L’historien John Hutchinson nous rappelle que Leicester City avait échoué à la deuxième place du championnat anglais lors de la saison 1928 / 1929. Une performance due notamment à son légendaire buteur, Arthur Chandler, auteur de 34 réalisations cette année-là.
Longtemps coutumier du phénomène d’ascenseur entre première et deuxième division, Leicester City faisait partie de ces clubs typiques du football britannique, à l’aura populaire certaine malgré un palmarès circonscrit, jusqu’à cette année historique auréolée d’un premier titre de champion.
En s’assurant de finir major au terme de cette saison 2015 / 2016 du championnat d’Angleterre, Leicester City a, en plus de déjouer les pronostics, contrecarré les idées reçues concernant l’hégémonie d’une poignée de grosses écuries sur le football moderne.
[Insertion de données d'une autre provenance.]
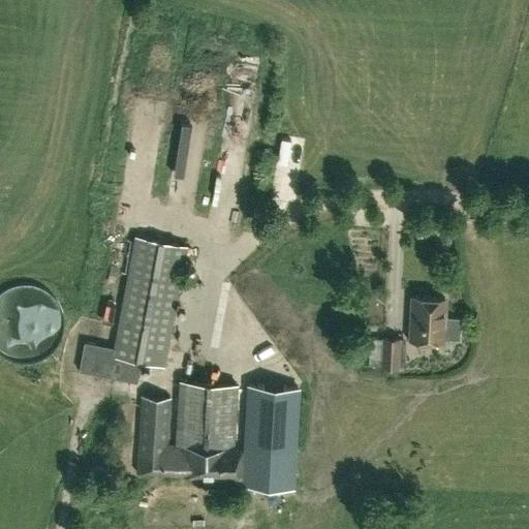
[(437,247),(445,246),(448,242),(448,236),(443,232),(436,234),(432,238),(433,244),(437,247)]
Cette première couronne dans l’élite anglaise pour cette Blue Army largement centenaire, serait finalement celle d’une ribambelle d’acteurs peu épargnée dans leur carrière footballistique.
Une entrée délicate dans le XXIème siècle
Après une histoire plutôt paisible tout au long du XXème siècle, Leicester City a connu un tournant à partir de 2010. Enlisé en Championship (Division 2), faisant même un passage en League One (Division 3) lors de l’exercice 2008 / 2009, voilà que Vichai Srivaddhanaprabha, richissime thaïlandais dont la fortune est estimée à 2,6 milliards de dollars, décide de s’offrir le club de cette cité du centre de l’Angleterre, d’une population équivalente à celle d’une ville comme Nantes. D’aucuns ont cru à un énième caprice, résultat de l’hubris d’un milliardaire en mal d’adrénaline. Il faut dire que trois ans plus tôt, c’était Manchester City qui devenait le temps d’une terne saison, le nouveau jouet d’un autre ressortissant thaïlandais, particulièrement controversé, l’ancien Premier Ministre Thaksin Shinawatra.
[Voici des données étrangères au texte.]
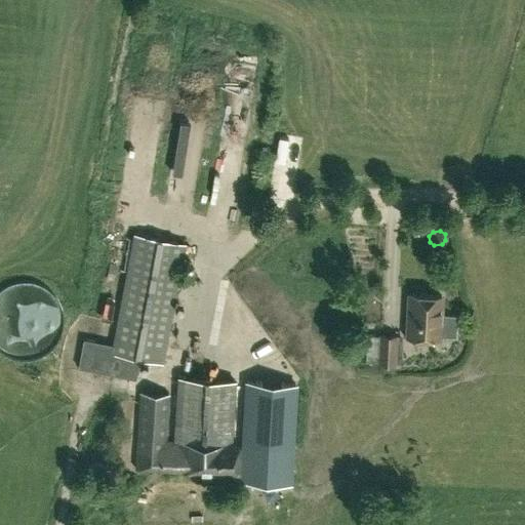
[(112,353),(139,358),(162,363),(186,244),(134,234),(113,345),(112,353)]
Une analogie justifiée tant les résultats sont longtemps restés à la peine du côté de Leicester, malgré l’arrivée d’une manne financière conséquente. La patte du nouveau propriétaire s’est avant tout manifestée au niveau communicationnel. En plaçant à sa barre la femme d’affaire Susan Whelan, pur produit de l’empire commercial du maître, le club devait devenir une vitrine internationale gigantesque pour les différentes entreprises du groupe, à l’image de King Power, devenue sponsor principal en même temps que nouvelle dénomination du stade, érigé en 2002.
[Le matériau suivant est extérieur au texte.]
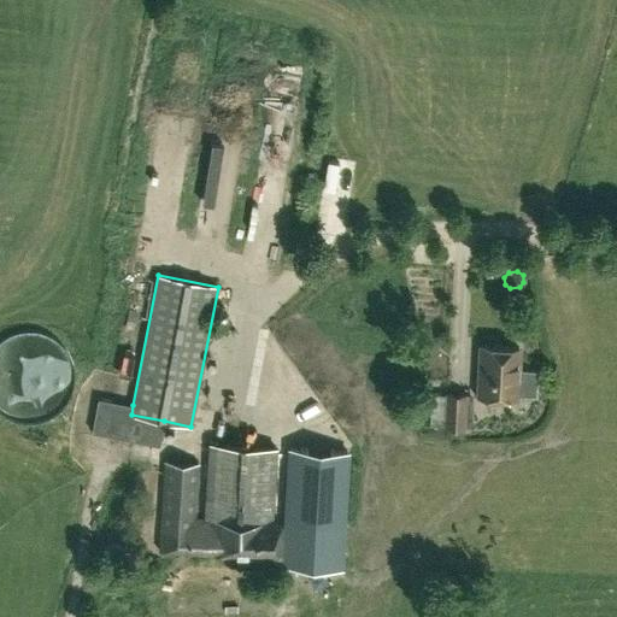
[(517,369),(518,347),(482,345),(479,395),(516,398),(516,393),(536,394),(536,370),(517,369)]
Le retour dans l’élite a été assuré à l’issu de la saison 2013 / 2014, laissant le champion du Duty free divulguer ses grandes ambitions : « On veut maintenant rester le plus longtemps possible en Premier League et devenir un membre du top 5 du pays. Le chemin est encore long, on ne peut pas y arriver tout de suite. On se fixe trois ans pour atteindre ce but. S’il faut dépenser 180 millions, je suis prêt à le faire. » Une folie des grandeurs qui ne présageait pas nécessairement un avenir radieux, mais qui fut en fin de compte éludée par une sagesse judicieuse appuyée d’un pragmatisme ingénieux ; pas de transferts clinquants, simplement l’arrivée de joueurs déterminés et généreux.
- Vichai Srivaddhanaprabha, roi du Duty free et propriétaire de Leicester City, peut savourer la saison de son club. À son poignet une Patek Philippe Nautilus.
- Également grand amateur de garde-temps, comme le montre la Blancpain Equation Marchante Pure de la collection Villeret visible sur cette photo, le contesté politicien thaïlandais Thaksin Shinawatra fut, quelques mois après avoir perdu le pouvoir, l’éphémère propriétaire de Manchester City en 2007…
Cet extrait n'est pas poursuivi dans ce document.